The hospitality market in Cuba has not been devoid of international activity just because citizens from its neighbor to the north were largely prevented from visiting. Melia Hotels International, a Spanish hotel chain, had 29 hotels in Cuba at the end of 2015, according to a PricewaterhouseCoopers report. Switzerland’s Kempinski Hotels had the soft opening for its five-star Gran Hotel Manzana Kempinski La Habana on May 22. 

"The embargoes on American firms doing business in Cuba were so strong that, if anyone disobeyed, it was a company killer," Cornell University Hotel School professor of hotel and finance Jan deRoos said. "Now that it has opened up, it's great, but these U.S. companies are learning there are a few people in line in front of them who have been already doing business there for a while."

Not all hotels in the country are as posh as the Kempinski. Many hotels in the area lack things American travelers often take for granted, such as WiFi, air conditioning and proximity to the airport. Developers are wondering if the high cost of upgrading just to accommodate the demands of an American traveler is worth it. European travelers, who have been visiting Cuba over the span of the decades when most Americans were not, have different expectations, Cohan said.
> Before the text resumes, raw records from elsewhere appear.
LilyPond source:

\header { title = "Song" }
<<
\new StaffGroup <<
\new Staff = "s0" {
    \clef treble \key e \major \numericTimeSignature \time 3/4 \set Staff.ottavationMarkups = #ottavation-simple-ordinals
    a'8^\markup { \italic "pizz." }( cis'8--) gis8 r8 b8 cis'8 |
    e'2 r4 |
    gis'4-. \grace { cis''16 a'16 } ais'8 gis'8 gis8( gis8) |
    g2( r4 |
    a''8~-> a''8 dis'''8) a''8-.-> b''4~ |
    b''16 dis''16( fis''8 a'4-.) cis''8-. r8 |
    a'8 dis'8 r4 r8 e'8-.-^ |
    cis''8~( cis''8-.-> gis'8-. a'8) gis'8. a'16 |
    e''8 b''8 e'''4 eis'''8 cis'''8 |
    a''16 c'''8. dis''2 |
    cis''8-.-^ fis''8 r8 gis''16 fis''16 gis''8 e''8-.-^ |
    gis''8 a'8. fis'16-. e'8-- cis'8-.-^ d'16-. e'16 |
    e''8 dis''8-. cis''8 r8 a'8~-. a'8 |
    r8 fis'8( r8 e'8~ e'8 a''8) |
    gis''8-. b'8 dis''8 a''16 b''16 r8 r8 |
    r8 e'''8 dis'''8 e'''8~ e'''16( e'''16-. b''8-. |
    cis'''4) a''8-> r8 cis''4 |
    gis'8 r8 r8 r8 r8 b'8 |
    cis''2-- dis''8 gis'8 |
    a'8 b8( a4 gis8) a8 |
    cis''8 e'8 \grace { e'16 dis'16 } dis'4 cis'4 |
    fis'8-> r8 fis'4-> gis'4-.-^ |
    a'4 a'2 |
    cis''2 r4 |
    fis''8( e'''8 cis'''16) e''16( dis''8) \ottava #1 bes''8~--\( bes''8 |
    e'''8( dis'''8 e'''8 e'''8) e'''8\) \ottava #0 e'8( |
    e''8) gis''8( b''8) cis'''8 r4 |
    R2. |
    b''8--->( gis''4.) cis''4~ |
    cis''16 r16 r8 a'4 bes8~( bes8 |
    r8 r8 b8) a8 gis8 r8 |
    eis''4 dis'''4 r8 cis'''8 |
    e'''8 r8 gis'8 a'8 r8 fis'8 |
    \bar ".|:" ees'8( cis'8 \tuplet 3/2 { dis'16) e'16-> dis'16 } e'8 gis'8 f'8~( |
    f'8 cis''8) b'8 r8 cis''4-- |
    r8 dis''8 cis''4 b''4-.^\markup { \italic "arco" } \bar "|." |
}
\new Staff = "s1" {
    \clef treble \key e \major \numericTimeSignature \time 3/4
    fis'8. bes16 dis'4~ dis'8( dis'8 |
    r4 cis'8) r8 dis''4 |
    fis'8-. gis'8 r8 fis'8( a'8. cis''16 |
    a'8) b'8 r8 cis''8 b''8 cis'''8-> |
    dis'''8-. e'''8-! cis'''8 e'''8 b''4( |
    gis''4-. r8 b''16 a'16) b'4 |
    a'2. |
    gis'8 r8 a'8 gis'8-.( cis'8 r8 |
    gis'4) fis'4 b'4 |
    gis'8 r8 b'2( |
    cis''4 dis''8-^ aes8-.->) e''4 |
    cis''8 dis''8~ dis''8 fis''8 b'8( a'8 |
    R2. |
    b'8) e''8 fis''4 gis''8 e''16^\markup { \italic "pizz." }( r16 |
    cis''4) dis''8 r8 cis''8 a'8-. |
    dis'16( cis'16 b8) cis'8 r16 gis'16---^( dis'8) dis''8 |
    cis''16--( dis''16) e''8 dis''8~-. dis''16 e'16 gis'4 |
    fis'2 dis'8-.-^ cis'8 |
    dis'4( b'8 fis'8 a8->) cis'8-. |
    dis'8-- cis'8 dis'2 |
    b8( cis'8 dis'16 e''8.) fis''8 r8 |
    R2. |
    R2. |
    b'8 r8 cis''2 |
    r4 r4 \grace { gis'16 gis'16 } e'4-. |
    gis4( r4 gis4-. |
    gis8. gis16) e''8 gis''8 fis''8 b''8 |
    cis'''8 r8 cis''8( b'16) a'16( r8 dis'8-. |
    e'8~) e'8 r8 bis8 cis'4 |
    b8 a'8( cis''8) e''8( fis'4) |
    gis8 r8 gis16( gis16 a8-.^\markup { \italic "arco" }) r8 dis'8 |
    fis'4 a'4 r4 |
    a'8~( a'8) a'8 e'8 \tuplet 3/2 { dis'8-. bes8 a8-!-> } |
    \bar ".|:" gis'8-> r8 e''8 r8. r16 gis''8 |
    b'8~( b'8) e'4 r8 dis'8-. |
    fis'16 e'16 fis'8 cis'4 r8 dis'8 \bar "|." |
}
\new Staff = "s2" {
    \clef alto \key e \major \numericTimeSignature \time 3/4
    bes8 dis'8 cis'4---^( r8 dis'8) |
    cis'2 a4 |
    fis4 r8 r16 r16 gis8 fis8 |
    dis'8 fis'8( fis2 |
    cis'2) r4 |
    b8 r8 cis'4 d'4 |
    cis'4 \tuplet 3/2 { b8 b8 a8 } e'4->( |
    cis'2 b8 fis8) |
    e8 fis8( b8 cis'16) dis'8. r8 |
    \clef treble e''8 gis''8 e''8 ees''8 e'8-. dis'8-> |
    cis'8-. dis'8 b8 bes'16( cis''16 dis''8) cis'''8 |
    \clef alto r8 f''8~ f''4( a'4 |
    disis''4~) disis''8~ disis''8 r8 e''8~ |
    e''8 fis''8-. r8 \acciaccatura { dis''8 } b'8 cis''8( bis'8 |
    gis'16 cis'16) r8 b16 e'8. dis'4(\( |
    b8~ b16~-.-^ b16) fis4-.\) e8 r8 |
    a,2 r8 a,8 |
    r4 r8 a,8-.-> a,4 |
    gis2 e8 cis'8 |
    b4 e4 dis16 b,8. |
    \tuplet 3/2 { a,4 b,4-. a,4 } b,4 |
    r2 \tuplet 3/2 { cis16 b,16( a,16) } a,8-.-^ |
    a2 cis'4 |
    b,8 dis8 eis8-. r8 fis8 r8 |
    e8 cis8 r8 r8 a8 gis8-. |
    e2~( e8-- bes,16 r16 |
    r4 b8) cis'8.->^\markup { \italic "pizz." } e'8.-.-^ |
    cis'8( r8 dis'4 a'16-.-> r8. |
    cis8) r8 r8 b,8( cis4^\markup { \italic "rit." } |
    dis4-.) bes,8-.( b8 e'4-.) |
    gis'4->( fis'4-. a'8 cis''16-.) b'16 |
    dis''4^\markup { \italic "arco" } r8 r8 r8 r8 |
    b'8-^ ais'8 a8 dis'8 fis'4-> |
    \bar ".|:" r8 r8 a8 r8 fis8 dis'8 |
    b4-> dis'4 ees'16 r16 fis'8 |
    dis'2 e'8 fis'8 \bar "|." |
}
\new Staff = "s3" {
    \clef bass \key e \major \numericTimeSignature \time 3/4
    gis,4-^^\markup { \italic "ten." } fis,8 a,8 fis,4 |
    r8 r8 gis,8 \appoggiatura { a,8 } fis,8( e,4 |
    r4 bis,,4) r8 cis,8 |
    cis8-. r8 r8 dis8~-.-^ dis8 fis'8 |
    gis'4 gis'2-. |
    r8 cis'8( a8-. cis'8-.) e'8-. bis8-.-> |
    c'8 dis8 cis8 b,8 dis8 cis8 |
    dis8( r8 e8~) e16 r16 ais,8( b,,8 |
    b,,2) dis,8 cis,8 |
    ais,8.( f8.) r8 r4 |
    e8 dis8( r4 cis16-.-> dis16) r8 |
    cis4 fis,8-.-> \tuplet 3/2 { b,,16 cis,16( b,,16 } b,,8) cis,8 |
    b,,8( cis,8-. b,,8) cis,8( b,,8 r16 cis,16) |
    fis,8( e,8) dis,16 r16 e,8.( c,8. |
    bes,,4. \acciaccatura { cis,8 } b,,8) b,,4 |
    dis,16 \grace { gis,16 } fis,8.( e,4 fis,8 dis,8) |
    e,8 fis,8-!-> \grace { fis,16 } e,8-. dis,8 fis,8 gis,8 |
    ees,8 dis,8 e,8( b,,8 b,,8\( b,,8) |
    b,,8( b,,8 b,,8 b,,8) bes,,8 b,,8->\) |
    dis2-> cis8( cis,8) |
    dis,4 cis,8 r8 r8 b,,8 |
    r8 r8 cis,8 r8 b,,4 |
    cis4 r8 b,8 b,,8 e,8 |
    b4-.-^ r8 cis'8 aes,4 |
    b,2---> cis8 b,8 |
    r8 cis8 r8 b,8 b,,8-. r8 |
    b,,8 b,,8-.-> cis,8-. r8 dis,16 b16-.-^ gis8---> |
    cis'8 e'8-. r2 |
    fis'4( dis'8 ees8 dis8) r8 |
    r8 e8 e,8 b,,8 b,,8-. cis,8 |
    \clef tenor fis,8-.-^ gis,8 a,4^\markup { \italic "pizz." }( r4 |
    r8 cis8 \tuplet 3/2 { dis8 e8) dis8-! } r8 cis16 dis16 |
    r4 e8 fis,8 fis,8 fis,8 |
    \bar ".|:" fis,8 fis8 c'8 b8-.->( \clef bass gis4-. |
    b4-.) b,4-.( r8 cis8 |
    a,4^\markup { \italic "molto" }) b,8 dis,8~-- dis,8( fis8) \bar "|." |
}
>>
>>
While Americans might spend more money over a shorter period of time, European tourists are not as vacation-strained and stay longer. 

“When it gets down to it, as an operator, if you’re used to spending only a certain amount per day or per room night, just to please an upscale American standpoint might not be worth it,” Cohan said. 

American hotel companies are going to have to adjust to the firmly rooted policies of the Cuban government if they wish to succeed there in the near-term. Those familiar with the market find the infrastructure is being laid to make it eventually a more hospitable environment.  

“First it’s the U.S. airlines, then the cruises, and then the hotels,” SAHIC Latin America Hotel Investment Conferences president and founder Arturo Garcia Rosa said. “I think the reality is that it is going to take a little bit more time to mature.”